Dudas sobre eléctricos deportivos y el mercado actual
El proyecto ha estado bajo presión debido a las inquietudes de Porsche respecto a la viabilidad comercial de sus deportivos eléctricos 718, lo que llevó a evaluaciones internas sobre la plataforma compartida. Porsche ha explorado ajustar o incluso cancelar su versión eléctrica a favor de soluciones híbridas o de combustión, una decisión motivada por los costos crecientes y la menor demanda de vehículos eléctricos deportivos en algunos mercados.
Esta situación pone en evidencia la incertidumbre que enfrentan los deportivos eléctricos: el mercado de vehículos eléctricos suele estar dominado por autos utilitarios y de alto volumen, mientras que los deportivos de nicho enfrentan retos particulares, como el peso de las baterías y las expectativas de rendimiento tradicionales. Aun así, Audi apuesta por este modelo como una declaración de intenciones dentro de su estrategia de electrificación.

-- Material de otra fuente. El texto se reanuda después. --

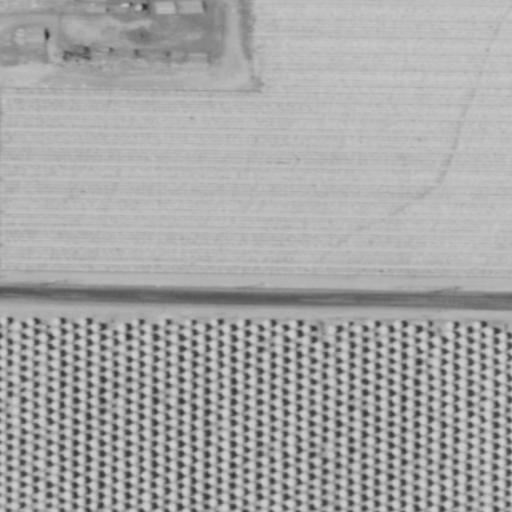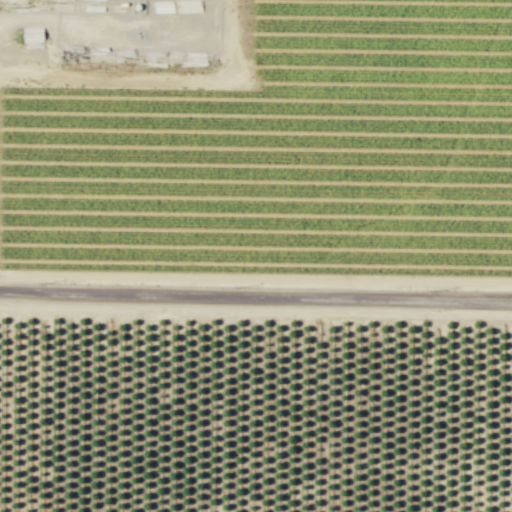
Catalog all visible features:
road: (254, 276)
road: (255, 294)
road: (256, 310)
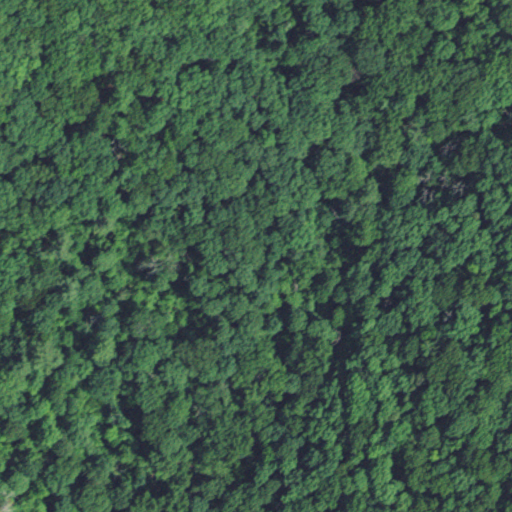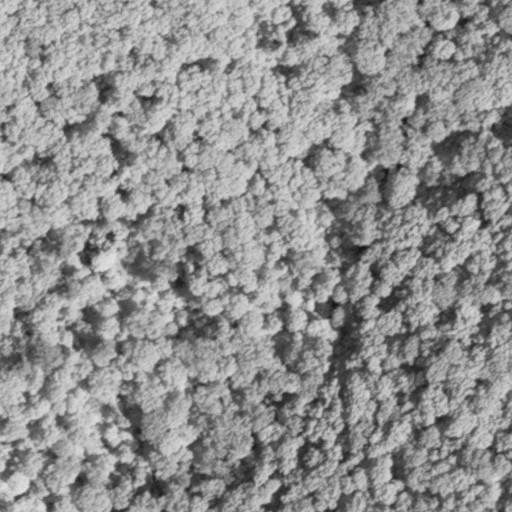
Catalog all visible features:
road: (291, 267)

Expectativas y rumbo hacia 2027
Con la confirmación de producción para 2027, Audi deberá compartir más detalles sobre el modelo progresivamente durante 2026 y principios de 2027, incluyendo nombre definitivo, especificaciones técnicas completas y versiones disponibles. El éxito del proyecto podría influir en la estrategia de otros fabricantes que también exploran deportivos eléctricos de alto rendimiento.
La llegada del nuevo deportivo eléctrico puede marcar un hito para los autos deportivos europeos, demostrando que aún existe espacio para vehículos emocionantes dentro del panorama de cero emisiones, siempre que las marcas puedan equilibrar emociones, tecnología y eficiencia.